Now I don’t know what passed through that child’s mind as he or she wrote those words. Were they just the sort of words you write on a holiday postcard to a much-loved grandparent, or on a get-well card to a poorly aunt: an affectionate phrase that seemed the right sort of message to send to God? Or was there more to it than that? Whatever that child had in mind, I think those words bear thinking about. “Dear God, everyone misses you”.
The Christmas story is the story of the God who is missed. For centuries, the prophets had foretold the coming of the Saviour, but when he came how few noticed it! How many doors were closed against him? Our failure to recognise the Christ when he comes is a theme that runs through the gospels, in the stories of his infancy, his ministry, his suffering and death, and his resurrection. Everyone, or almost everyone, “misses God”.
But the words have another way of being read. “Everyone misses you”: that is, everyone would love you to be here, everyone longs for you; there is in every human heart a deep yearning for God, a desire for the meaning and purpose and peace of mind that God alone can give. “Everyone misses you”.

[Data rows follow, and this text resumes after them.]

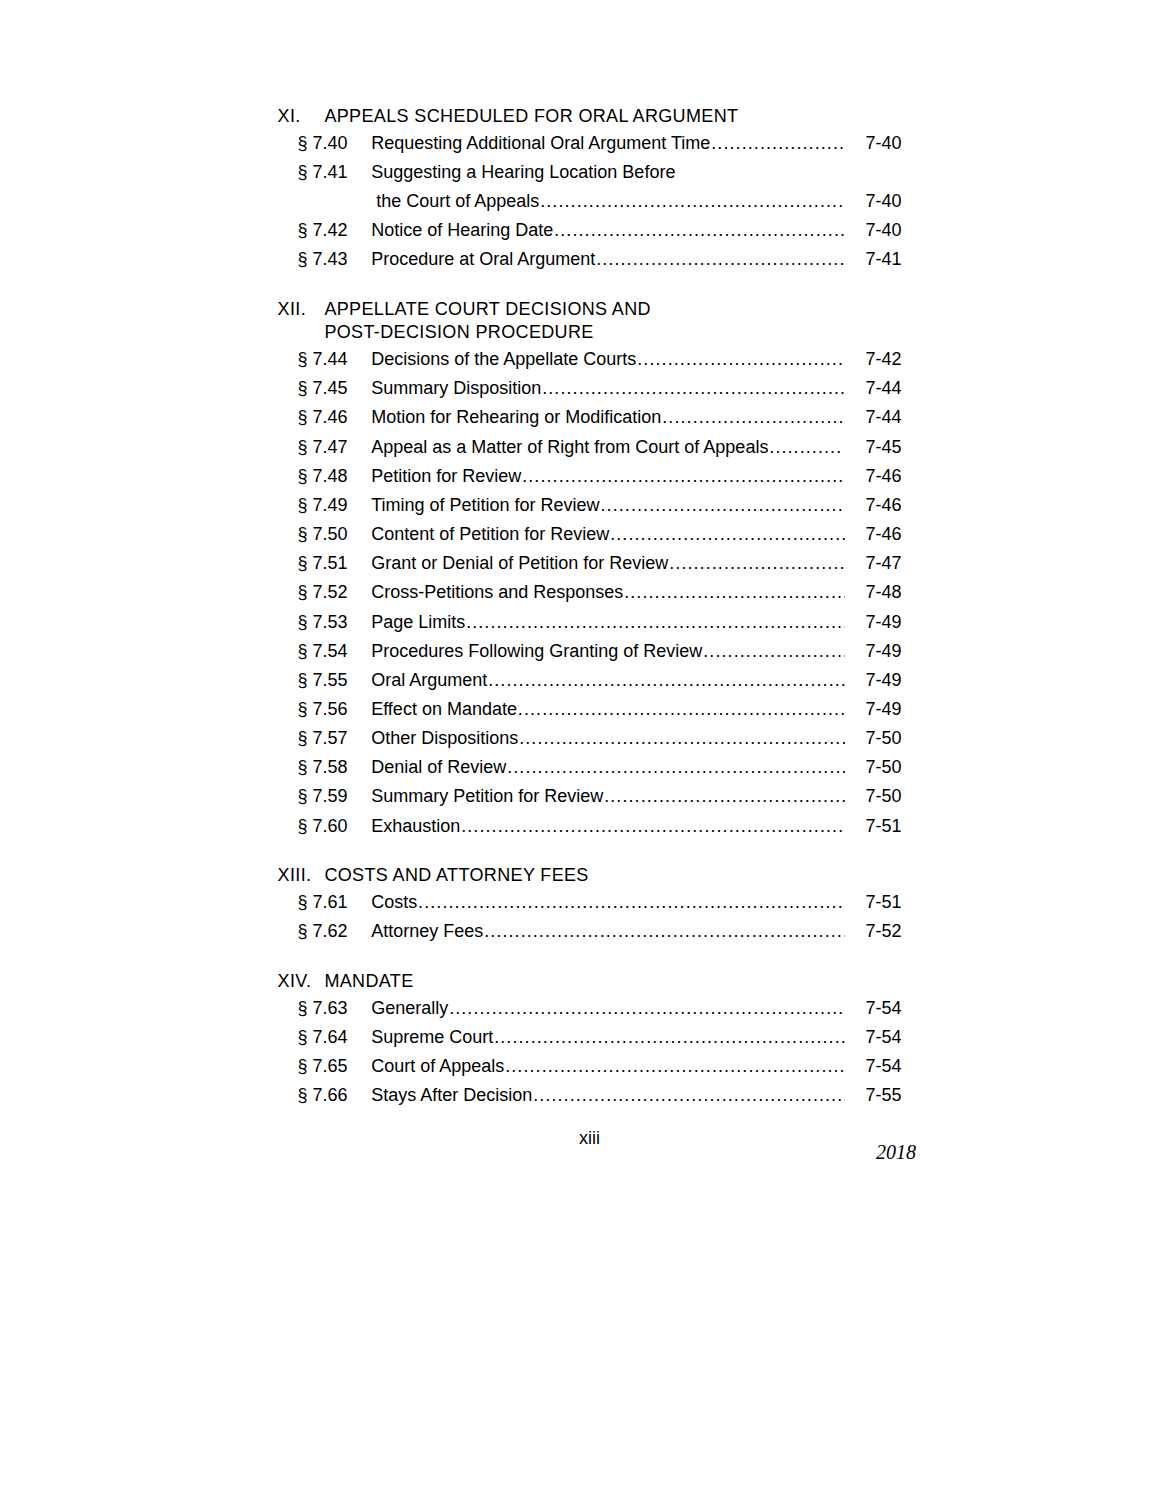XI. APPEALS SCHEDULED FOR ORAL ARGUMENT
§ 7.40 Requesting Additional Oral Argument Time ........................ 7-40
§ 7.41 Suggesting a Hearing Location Before
the Court of Appeals ......................................................... 7-40
§ 7.42 Notice of Hearing Date ....................................................... 7-40
§ 7.43 Procedure at Oral Argument .............................................. 7-41
XII. APPELLATE COURT DECISIONS AND
POST-DECISION PROCEDURE
§ 7.44 Decisions of the Appellate Courts ...................................... 7-42
§ 7.45 Summary Disposition .......................................................... 7-44
§ 7.46 Motion for Rehearing or Modification .................................. 7-44
§ 7.47 Appeal as a Matter of Right from Court of Appeals ............ 7-45
§ 7.48 Petition for Review ............................................................. 7-46
§ 7.49 Timing of Petition for Review ............................................. 7-46
§ 7.50 Content of Petition for Review ........................................... 7-46
§ 7.51 Grant or Denial of Petition for Review ................................ 7-47
§ 7.52 Cross-Petitions and Responses ........................................ 7-48
§ 7.53 Page Limits ......................................................................... 7-49
§ 7.54 Procedures Following Granting of Review ......................... 7-49
§ 7.55 Oral Argument .................................................................... 7-49
§ 7.56 Effect on Mandate ............................................................ 7-49
§ 7.57 Other Dispositions ............................................................ 7-50
§ 7.58 Denial of Review .............................................................. 7-50
§ 7.59 Summary Petition for Review ............................................ 7-50
§ 7.60 Exhaustion ......................................................................... 7-51
XIII. COSTS AND ATTORNEY FEES
§ 7.61 Costs ................................................................................ 7-51
§ 7.62 Attorney Fees .................................................................... 7-52
XIV. MANDATE
§ 7.63 Generally ........................................................................... 7-54
§ 7.64 Supreme Court .................................................................. 7-54
§ 7.65 Court of Appeals .............................................................. 7-54
§ 7.66 Stays After Decision .......................................................... 7-55
xiii
2018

And the message of Christmas is that God acted decisively to meet this human need for him. God has drawn near, God has made his home with us: “the Word”, says St John, “was made flesh and dwelt among us”. The God whom all the ages have longed for has come to us at last. And the message of Christmas, and of Christianity, is not of the rumour of some far distant God, but of God who has made himself one with us: in the person of his blessed Son he has shared our birth, and our life, and our death; and in his resurrection he points us to the life which lies beyond this life and lifts us into the gracious presence of the Father. “Dear God, everyone misses you”. “Dear child”, says God, “but you have come home to me and I have come home to you”.
Yea, Lord, we greet thee
Born this happy morning,
Jesu, to thee be glory given;
Word of the Father,
Now in flesh appearing:
O come, let us adore him, Christ the Lord!